Task brief:
Copy the records below verbatim, starting at the first line and ending at the line that contains "36L142 56L163 48L172".

Some records:

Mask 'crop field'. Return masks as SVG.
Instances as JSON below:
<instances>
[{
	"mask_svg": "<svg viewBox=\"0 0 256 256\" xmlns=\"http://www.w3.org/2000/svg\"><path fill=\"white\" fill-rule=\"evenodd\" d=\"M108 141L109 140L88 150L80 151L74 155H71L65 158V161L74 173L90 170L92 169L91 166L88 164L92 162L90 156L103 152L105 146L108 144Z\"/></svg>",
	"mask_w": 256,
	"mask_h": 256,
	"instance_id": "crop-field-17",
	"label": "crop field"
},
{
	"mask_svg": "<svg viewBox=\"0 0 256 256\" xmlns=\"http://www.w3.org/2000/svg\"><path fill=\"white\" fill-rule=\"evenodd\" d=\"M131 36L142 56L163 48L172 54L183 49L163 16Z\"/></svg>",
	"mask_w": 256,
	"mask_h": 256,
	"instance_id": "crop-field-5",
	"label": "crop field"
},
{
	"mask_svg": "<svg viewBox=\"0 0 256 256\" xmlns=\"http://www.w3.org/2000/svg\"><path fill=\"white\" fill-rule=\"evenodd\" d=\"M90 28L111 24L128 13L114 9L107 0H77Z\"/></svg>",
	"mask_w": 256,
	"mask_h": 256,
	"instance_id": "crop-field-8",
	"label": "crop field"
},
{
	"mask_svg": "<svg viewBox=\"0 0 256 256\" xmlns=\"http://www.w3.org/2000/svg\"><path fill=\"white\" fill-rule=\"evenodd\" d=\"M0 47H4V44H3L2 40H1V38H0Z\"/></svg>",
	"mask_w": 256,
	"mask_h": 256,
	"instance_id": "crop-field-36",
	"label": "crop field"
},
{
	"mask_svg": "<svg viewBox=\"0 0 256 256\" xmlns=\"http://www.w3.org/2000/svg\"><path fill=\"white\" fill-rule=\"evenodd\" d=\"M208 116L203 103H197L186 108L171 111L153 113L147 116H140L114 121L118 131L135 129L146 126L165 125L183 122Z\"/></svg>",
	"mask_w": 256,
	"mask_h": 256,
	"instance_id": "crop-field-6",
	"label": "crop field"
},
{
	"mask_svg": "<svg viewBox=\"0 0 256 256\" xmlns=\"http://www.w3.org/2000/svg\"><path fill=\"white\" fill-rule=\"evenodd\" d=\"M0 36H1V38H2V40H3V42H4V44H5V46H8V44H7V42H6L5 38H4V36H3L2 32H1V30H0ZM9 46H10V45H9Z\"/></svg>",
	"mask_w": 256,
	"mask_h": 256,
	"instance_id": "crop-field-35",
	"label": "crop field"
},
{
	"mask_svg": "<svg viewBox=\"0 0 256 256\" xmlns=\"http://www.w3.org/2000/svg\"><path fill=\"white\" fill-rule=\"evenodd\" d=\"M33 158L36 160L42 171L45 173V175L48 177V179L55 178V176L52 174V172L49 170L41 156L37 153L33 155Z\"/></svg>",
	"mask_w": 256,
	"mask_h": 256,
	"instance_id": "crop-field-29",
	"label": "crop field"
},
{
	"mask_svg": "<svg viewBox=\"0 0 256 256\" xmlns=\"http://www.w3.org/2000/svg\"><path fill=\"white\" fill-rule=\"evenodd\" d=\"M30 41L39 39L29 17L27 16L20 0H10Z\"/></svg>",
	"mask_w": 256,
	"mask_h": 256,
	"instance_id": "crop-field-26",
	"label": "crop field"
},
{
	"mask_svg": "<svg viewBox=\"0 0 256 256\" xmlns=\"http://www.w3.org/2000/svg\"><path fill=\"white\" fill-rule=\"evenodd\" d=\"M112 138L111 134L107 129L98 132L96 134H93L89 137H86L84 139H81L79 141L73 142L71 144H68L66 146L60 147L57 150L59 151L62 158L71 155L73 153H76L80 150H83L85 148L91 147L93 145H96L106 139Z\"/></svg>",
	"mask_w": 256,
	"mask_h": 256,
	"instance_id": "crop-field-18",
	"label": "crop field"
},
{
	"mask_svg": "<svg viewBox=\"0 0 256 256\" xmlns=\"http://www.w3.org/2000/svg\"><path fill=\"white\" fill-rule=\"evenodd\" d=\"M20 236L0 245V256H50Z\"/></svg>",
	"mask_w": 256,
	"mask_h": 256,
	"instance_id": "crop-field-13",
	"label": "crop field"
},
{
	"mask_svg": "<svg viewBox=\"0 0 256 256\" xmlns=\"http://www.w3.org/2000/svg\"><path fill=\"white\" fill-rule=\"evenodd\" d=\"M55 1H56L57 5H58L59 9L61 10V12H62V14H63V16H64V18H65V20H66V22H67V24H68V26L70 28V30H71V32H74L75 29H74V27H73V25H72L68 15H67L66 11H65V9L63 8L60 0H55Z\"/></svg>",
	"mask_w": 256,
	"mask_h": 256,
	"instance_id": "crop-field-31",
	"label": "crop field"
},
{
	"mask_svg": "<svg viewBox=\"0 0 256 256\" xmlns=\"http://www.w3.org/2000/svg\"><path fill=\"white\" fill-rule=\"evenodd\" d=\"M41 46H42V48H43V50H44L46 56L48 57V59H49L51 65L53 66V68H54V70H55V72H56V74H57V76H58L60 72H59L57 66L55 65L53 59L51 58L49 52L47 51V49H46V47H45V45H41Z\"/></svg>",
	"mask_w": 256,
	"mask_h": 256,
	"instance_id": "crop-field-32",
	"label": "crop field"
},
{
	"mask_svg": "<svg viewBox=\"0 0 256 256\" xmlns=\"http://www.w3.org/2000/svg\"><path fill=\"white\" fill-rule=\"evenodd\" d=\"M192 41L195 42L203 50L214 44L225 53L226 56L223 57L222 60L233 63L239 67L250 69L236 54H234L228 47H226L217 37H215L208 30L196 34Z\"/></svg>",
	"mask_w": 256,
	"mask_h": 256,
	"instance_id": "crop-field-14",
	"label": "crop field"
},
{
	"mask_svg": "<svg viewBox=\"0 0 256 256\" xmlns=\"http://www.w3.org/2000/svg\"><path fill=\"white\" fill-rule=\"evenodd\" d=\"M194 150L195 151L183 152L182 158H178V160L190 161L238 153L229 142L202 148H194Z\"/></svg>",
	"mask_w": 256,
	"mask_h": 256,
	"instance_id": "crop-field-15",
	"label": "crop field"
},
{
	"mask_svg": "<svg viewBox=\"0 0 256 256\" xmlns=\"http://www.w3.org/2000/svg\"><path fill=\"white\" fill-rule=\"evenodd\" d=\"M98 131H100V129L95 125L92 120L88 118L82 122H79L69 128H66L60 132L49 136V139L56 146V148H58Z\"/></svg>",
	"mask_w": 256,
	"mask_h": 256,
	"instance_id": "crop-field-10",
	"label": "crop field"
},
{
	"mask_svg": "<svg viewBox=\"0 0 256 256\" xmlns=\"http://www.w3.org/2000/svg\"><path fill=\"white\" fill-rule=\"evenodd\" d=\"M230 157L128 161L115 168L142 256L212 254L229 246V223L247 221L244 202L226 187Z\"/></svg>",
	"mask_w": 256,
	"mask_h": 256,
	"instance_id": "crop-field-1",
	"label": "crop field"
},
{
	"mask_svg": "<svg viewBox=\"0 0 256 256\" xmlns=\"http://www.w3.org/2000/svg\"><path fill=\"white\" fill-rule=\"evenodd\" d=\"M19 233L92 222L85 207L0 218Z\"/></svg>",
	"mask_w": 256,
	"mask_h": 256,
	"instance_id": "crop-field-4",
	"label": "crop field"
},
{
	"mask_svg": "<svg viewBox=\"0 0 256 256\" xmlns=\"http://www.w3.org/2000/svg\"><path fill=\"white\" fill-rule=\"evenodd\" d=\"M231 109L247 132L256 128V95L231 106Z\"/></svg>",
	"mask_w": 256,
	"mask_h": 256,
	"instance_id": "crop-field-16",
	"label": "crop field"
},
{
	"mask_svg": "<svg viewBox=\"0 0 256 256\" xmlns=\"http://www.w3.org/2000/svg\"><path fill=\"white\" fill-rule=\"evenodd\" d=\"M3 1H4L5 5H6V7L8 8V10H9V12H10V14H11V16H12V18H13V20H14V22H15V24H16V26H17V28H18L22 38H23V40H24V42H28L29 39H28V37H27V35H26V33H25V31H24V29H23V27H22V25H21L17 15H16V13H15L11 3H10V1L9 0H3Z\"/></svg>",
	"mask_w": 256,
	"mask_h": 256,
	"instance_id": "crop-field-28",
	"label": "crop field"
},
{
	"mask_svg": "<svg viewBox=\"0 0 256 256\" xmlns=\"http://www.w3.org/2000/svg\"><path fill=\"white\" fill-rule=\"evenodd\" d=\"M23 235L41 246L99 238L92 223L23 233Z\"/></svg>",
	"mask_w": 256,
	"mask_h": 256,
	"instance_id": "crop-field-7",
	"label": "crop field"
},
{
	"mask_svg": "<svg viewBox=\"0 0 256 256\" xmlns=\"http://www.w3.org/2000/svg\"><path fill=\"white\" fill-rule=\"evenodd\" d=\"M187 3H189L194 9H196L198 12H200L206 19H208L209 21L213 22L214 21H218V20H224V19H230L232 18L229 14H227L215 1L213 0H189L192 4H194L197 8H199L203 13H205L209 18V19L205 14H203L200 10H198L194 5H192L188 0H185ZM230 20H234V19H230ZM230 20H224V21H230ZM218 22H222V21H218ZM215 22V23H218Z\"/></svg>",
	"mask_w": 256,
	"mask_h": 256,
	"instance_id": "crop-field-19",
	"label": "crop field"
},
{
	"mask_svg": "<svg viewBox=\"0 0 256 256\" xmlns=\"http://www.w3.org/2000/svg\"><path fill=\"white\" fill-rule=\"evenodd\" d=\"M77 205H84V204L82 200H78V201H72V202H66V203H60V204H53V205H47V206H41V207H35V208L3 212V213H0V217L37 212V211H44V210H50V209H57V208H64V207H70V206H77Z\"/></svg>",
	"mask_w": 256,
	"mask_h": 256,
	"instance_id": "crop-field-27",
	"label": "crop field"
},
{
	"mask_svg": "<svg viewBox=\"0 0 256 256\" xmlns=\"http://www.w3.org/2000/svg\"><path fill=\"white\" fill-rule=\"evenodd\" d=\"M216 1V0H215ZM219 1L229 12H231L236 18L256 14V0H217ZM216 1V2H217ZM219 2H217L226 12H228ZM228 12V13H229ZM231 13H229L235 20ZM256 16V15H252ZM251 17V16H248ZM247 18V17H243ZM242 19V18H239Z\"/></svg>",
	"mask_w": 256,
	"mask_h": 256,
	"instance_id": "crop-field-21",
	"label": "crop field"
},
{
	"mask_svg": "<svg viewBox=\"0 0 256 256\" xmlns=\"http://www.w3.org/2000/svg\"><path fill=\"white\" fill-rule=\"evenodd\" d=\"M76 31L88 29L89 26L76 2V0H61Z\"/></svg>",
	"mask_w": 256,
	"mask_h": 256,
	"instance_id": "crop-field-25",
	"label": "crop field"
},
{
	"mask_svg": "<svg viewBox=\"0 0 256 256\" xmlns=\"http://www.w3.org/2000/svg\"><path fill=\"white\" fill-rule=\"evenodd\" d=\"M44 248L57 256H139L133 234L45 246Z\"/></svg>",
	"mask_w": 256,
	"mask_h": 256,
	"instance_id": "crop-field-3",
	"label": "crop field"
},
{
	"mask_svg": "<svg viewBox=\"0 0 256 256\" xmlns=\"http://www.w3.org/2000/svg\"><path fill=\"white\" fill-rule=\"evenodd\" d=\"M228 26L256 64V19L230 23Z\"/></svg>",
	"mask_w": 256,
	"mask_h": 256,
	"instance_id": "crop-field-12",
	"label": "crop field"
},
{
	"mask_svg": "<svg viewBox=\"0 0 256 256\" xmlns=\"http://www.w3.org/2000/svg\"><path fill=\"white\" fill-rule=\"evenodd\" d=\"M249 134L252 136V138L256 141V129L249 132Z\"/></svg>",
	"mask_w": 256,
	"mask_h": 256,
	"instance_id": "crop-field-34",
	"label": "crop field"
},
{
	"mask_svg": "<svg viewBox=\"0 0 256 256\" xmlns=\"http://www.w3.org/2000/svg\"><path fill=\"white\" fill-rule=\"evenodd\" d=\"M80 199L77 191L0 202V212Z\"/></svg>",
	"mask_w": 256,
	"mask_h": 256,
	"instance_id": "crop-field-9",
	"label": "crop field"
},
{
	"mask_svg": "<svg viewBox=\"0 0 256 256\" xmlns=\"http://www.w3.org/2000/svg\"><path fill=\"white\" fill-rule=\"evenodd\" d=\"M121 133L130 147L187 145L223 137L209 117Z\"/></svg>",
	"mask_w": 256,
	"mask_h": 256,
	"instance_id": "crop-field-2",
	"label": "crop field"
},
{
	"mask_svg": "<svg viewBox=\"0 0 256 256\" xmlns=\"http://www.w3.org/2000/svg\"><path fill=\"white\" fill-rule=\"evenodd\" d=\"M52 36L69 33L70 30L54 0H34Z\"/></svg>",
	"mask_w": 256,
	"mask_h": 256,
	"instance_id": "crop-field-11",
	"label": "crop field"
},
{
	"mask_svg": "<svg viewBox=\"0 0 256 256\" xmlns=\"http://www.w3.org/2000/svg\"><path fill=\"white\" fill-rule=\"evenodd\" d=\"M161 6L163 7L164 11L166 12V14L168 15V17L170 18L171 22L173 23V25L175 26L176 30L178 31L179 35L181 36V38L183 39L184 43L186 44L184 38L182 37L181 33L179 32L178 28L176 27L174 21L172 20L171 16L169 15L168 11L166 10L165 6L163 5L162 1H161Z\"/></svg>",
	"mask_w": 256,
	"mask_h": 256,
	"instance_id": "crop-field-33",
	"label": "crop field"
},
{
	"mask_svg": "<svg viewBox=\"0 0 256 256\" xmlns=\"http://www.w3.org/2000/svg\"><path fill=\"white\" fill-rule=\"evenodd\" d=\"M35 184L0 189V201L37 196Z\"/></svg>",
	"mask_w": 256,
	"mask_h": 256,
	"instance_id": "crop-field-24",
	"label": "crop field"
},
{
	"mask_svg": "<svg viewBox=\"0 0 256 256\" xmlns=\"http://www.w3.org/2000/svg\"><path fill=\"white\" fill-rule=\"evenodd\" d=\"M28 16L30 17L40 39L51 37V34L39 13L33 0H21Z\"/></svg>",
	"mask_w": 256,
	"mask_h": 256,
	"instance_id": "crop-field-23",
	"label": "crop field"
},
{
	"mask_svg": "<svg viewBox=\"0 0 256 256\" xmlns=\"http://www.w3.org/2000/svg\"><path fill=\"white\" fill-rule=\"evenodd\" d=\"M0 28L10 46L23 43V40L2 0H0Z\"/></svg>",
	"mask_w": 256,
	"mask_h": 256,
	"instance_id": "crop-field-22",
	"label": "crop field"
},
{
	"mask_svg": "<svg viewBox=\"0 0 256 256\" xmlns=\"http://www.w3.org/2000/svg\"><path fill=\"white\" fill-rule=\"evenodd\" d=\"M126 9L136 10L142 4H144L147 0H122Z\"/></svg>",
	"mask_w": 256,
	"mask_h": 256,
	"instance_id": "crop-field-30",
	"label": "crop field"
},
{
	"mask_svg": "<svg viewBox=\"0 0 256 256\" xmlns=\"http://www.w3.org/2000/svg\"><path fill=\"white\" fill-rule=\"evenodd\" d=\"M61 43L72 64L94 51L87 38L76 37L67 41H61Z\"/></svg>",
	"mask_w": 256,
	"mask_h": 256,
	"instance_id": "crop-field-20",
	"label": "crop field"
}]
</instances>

Written solution:
Mask 'crop field'. Return masks as SVG.
Instances as JSON below:
<instances>
[{
	"mask_svg": "<svg viewBox=\"0 0 256 256\" xmlns=\"http://www.w3.org/2000/svg\"><path fill=\"white\" fill-rule=\"evenodd\" d=\"M108 141L109 140L88 150L80 151L74 155H71L65 158V161L74 173L90 170L92 169L91 166L88 164L92 162L90 156L103 152L105 146L108 144Z\"/></svg>",
	"mask_w": 256,
	"mask_h": 256,
	"instance_id": "crop-field-17",
	"label": "crop field"
},
{
	"mask_svg": "<svg viewBox=\"0 0 256 256\" xmlns=\"http://www.w3.org/2000/svg\"><path fill=\"white\" fill-rule=\"evenodd\" d=\"M131 36L142 56L163 48L172 54L183 49L163 16Z\"/></svg>",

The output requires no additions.